We will use the quotient rule:
#d/dx[f(x)/g(x)]=y'=(f'(x)*g(x)-g'(x)*f(x))/(g(x))^2#
But before that however, let's find the derivative of #arcsin(3x)#
#--------------------#
Let #y=arcsin(3x)#
Take the sines of both sides
#sin(y)=3x#
Differentiate both sides W.R.T #x#
#dy/dx*cos(y)=3#
Divide #cos(y)# to both sides
#dy/dx=3/cos(y)#
We now must rewrite in terms of #x#
Since , #color(blue)(sin(y)=(3x)/1#
Then, #color(red)(cos(y)=sqrt(1-9x^2)/1=sqrt(1-9x^2)#
#:.dy/dx=(3)/sqrt(1-9x^2)#
#--------------------#
Now finding the derivative:
Let #f(x)=arcsin(3x)# & #g(x)=x#
So #f'(x)=3/sqrt(1-9x^2)# & #g'(x)=1#
Substituting into the quotient rule we get:
#y'=(3/sqrt(1-9x^2)*x-1*arcsin(3x))/(x)^2#
Simplify:
#y'=((3x)/sqrt(1-9x^2)-arcsin(3x))/x^2#
Combine Fractions in the numerator:
#color(blue)((3x)/sqrt(1-9x^2)-arcsin(3x)*(sqrt(1-9x^2)/sqrt(1-9x^2))#
#color(blue)((3x)/sqrt(1-9x^2)-(arcsin(3x)sqrt(1-9x^2))/sqrt(1-9x^2))#
#y'=((3x-arcsin(3x)sqrt(1-9x^2))/sqrt(1-9x^2))/x^2#
Apply the fraction rule for further simplification
#y'=(3x-arcsin(3x)sqrt(1-9x^2))/sqrt(1-9x^2)*1/x^2#
#y'=(3x-arcsin(3x)sqrt(1-9x^2))/(x^2sqrt(1-9x^2))#

____

▶ [What is asked]:
Answer these questions from the worked derivation:
1. Which rule does the derivation use to differentiate the quotient?
2. What are f(x) and g(x) set equal to?
3. What derivative does the derivation find for arcsin(3x)?

▶ [Recorded data]:
____

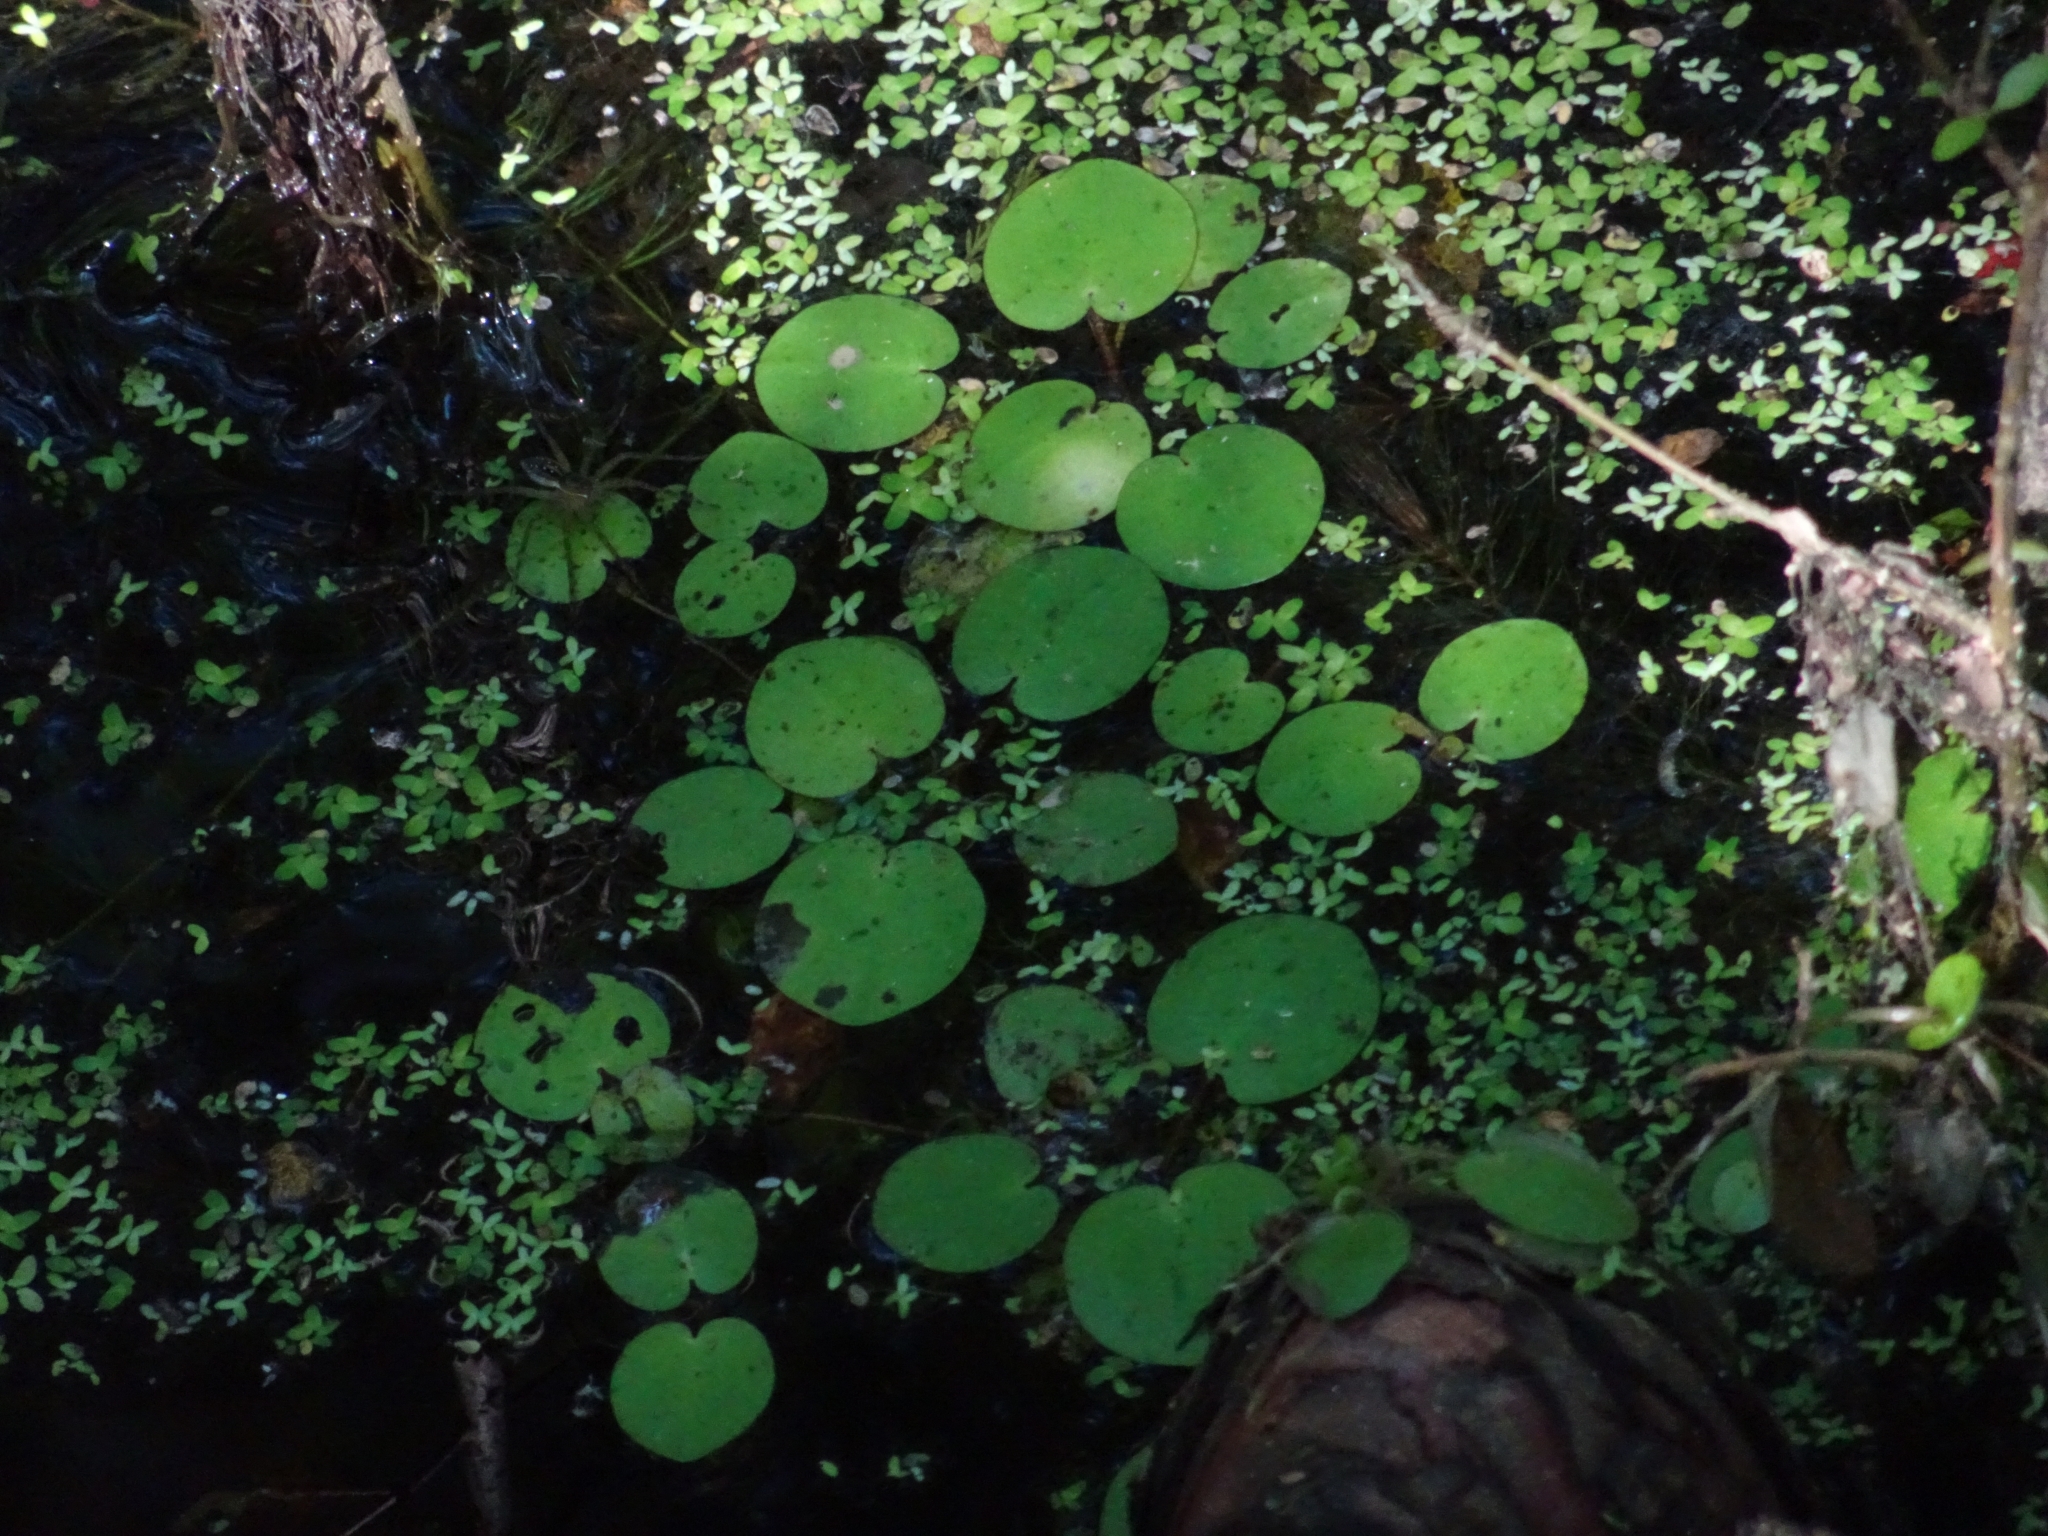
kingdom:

____

▶ [Task solution]:
1. The quotient rule.
2. f(x) = arcsin(3x) and g(x) = x.
3. 3/sqrt(1-9x^2)